If two random variables X and Y have the same first few moments, how different can their distributions be?
Suppose E[Xi] = E[Yi] for i = 0, 1, 2, … 2p. Then there is a polynomial P(x) of degree 2p such that
|F(x) − G(x)| ≤ 1/P(x)
where F and G are the CDFs of X and Y respectively.
The polynomial P(x) is given by
V‘ M−1 V
where V is a vector of dimension p + 1 and M is a (p + 1) × (p + 1) matrix. The ith element of V is xi and the (i, j) element of M is E(Xi+j) if we start our indexes start from 0.
Reference: “Moments determine the tail of a distribution (but not much else)” by Bruce Lindsay and Prasanta Basak, The American Statistician, Vol 54, No 4, p. 248–251.
The title of that paper really helps put this result in context.
Yes, agree with Mr Noble: This is neat, but to be appreciated beyond the “priesthood”, needs to be wrapped in explanatory language.
I haven’t read the linked article, but I think the following Wikipedia links for the moment and truncated moment problem are relevant.
The second link shows a connection with orthogonal polynomials.
http://en.wikipedia.org/wiki/Moment_problem
http://en.wikipedia.org/wiki/Chebyshev%E2%80%93Markov%E2%80%93Stieltjes_inequalities
If I read this summary correctly, if two distributions have the same first 2p-1 moments, then if you know the first 4p moments of one of the distributions, you can determine inverse-polynomial bounds for the difference between them. Those bounds tend to infinite width near the shared mean (revealing less than the trivial bound |F(x)-G(x)|≤1). The larger the higher moments of the chosen distribution, the faster the bound narrows. That’s how I read it anyway.
David: Your comment made me realize I’d incorrectly written the dimensions of V and M. The matrix M depends only on the 2p moments in common between X and Y.
I updated the post. Thanks for pointing out the error.
If V is of dimension p+1, wouldn’t this make P a polynomial of degree p?
Jonathan: You multiply by V on the left and the right. That’s why it’s degree 2p. For example, if the matrix in the middle were the identity, you’d get 1 + x^2 + … + x^2p.
This is an interesting result. But I would like to pay attention to one circumstance – it is assumed that moments which we know, we know exactly. In fact, as a rule, it is not so. And it would be interesting to recieve estimates, taking into account the errors of moments.
I’m not exactly sure how to interpret this result.
On the one hand, the title of the paper is “Moments determine the tail of a distribution (but not much else).”
On the other hand, the fact that there is a polynomial P(x) where |F(x) – G(x)| ≤ 1/P(x) doesn’t tell us much if we don’t know what P(x) looks like. Moreover, this is an upper bound, which limits the dissimilarity of the distributions.
In other words, the title of the paper implies that moments don’t determine a distribution very well, whereas the result allows you to conclude nothing more than that moments *might* match a distribution quite well.
What’s the takeaway, then?
For a particular set of moments, you can calculate the matrix M and get P(x) exactly. The paper I reference gives specific examples.

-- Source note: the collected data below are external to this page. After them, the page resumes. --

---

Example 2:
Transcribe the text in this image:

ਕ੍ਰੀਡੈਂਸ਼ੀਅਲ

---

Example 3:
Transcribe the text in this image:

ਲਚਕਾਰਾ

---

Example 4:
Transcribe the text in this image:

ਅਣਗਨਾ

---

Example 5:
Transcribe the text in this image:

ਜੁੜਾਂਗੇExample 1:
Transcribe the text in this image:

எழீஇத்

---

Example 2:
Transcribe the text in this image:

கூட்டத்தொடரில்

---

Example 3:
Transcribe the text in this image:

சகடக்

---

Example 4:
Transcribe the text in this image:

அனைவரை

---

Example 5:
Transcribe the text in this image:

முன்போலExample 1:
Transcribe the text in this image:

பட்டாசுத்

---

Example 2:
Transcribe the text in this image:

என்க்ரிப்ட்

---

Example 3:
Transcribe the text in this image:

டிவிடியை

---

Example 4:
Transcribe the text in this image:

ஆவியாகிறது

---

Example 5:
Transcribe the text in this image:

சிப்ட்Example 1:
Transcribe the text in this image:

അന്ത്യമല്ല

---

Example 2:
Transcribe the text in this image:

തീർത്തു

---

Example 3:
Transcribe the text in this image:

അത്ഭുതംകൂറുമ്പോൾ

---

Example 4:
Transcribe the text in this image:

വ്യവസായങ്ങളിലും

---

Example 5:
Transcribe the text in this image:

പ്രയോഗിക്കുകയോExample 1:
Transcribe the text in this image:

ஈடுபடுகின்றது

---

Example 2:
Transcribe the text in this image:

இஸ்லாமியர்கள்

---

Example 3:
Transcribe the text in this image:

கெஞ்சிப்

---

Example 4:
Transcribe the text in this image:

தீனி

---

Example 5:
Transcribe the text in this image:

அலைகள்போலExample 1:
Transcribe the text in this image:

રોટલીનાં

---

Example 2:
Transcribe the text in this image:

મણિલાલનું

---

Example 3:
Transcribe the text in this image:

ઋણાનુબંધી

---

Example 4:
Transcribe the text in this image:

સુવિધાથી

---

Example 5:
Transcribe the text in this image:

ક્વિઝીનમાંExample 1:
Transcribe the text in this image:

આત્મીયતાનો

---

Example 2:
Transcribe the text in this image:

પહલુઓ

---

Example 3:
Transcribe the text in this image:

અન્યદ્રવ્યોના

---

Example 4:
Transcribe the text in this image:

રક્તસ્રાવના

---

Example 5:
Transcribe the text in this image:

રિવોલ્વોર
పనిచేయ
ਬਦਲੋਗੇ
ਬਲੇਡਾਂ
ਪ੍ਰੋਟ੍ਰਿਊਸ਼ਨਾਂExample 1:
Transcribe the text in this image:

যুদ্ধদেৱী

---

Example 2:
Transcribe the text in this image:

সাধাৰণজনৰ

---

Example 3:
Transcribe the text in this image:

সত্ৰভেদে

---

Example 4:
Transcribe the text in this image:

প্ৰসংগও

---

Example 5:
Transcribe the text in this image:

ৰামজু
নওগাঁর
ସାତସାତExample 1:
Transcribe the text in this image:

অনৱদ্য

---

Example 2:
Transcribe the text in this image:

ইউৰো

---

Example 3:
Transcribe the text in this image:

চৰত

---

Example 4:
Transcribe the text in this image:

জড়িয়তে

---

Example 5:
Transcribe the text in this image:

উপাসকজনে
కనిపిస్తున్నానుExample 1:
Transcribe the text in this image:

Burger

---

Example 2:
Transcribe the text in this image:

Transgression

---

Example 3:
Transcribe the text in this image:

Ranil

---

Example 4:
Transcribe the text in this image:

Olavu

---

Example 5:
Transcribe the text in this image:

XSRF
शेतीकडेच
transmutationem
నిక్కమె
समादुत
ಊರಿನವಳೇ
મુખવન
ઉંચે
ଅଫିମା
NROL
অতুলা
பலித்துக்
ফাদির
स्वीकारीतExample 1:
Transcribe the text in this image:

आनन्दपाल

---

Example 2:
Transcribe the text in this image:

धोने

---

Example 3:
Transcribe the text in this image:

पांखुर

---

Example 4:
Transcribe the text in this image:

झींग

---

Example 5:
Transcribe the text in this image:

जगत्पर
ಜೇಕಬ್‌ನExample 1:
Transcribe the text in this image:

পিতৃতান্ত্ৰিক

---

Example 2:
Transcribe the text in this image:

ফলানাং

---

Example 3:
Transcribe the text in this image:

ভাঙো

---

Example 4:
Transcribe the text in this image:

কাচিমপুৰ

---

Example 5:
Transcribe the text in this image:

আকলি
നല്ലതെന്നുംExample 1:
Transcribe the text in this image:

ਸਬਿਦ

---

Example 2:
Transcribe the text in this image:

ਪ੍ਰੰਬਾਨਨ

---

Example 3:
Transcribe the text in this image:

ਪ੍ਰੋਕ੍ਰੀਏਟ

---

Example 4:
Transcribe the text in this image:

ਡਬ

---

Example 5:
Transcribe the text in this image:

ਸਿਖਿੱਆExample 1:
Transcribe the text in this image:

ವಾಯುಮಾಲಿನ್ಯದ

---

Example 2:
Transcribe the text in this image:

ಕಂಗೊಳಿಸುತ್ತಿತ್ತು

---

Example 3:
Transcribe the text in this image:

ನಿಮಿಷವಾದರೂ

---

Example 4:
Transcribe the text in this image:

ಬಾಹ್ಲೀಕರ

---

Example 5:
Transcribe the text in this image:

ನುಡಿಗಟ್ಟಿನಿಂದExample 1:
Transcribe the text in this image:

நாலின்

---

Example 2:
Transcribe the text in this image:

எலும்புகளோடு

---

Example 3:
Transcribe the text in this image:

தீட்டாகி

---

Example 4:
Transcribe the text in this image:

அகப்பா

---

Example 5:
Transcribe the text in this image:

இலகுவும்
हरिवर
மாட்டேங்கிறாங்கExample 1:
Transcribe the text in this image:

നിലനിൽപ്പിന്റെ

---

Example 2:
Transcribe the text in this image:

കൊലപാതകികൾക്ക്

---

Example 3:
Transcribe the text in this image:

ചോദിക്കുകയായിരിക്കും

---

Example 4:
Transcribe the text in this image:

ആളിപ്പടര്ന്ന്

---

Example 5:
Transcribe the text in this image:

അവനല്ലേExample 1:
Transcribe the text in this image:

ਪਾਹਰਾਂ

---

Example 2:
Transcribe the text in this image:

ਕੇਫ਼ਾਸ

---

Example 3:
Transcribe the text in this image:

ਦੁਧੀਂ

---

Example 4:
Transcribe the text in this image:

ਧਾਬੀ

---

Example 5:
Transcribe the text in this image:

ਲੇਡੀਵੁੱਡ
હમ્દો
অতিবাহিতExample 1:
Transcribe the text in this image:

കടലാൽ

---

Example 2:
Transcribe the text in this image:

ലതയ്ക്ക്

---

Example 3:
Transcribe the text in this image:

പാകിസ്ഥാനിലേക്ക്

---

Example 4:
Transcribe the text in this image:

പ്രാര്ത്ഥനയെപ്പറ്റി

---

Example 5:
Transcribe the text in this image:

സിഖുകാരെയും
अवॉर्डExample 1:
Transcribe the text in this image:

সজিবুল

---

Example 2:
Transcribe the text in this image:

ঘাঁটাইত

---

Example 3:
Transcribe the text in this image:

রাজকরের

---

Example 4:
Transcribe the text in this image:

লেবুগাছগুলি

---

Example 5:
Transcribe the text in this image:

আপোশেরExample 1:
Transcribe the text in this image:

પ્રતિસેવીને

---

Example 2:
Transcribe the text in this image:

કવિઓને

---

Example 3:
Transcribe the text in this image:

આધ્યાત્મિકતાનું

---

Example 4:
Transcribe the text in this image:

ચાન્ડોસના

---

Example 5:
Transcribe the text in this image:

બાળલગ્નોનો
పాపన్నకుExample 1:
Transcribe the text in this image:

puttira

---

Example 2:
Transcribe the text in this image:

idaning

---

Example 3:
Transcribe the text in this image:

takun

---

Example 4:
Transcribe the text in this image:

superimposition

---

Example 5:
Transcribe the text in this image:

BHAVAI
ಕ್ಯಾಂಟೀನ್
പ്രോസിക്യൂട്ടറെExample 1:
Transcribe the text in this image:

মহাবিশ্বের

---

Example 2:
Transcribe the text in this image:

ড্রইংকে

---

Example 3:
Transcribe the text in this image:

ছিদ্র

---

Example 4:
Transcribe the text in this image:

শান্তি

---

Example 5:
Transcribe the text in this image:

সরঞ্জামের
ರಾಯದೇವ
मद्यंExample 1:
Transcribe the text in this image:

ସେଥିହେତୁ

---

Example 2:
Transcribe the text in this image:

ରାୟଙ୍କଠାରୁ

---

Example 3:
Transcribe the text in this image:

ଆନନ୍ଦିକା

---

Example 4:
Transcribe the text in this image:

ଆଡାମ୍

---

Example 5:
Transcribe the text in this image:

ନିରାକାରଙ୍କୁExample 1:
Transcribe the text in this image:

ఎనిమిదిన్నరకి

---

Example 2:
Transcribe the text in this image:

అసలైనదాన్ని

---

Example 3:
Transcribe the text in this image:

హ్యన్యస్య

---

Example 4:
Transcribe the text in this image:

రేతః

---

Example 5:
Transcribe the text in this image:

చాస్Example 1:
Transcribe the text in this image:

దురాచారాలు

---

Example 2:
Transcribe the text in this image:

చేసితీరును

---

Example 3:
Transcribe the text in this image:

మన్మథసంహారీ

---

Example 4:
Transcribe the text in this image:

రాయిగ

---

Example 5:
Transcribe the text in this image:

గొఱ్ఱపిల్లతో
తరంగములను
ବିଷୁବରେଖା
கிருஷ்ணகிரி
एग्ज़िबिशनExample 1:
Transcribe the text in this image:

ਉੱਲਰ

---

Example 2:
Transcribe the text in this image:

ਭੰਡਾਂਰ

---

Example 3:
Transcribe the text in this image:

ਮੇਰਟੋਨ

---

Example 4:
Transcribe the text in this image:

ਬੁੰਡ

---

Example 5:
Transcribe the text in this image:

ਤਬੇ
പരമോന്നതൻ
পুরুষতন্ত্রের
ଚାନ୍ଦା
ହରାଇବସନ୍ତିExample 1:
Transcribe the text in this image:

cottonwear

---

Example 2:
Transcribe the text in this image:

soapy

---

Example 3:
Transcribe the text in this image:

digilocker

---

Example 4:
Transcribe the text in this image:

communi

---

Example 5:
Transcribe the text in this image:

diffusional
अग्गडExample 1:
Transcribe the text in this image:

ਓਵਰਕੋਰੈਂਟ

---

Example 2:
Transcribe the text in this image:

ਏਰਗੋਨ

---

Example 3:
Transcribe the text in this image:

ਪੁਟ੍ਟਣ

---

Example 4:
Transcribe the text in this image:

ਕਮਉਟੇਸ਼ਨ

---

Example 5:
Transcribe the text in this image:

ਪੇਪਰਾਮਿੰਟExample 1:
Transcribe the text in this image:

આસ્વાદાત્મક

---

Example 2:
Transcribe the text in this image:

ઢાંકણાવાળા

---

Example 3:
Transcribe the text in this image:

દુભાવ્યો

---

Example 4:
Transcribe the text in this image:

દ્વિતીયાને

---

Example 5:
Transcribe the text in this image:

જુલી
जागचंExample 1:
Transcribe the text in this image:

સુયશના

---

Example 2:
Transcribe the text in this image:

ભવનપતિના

But in any case, you know that asymptotically the difference between the two distribution functions is O(1/x^2p). The reason moments tell you more in the tails than in the middle is that for sufficiently large values of x, only the leading term in the polynomial matters.
Statistical inference depends on the tails. So how do we get to “Moments determine the tail[s] of a distribution (but not much else).”
The core is not informative with or without moments.
Alas, statistical inference is tail driven. Alpha and Beta tell us how much of the tails we used. Cores tell us nothing.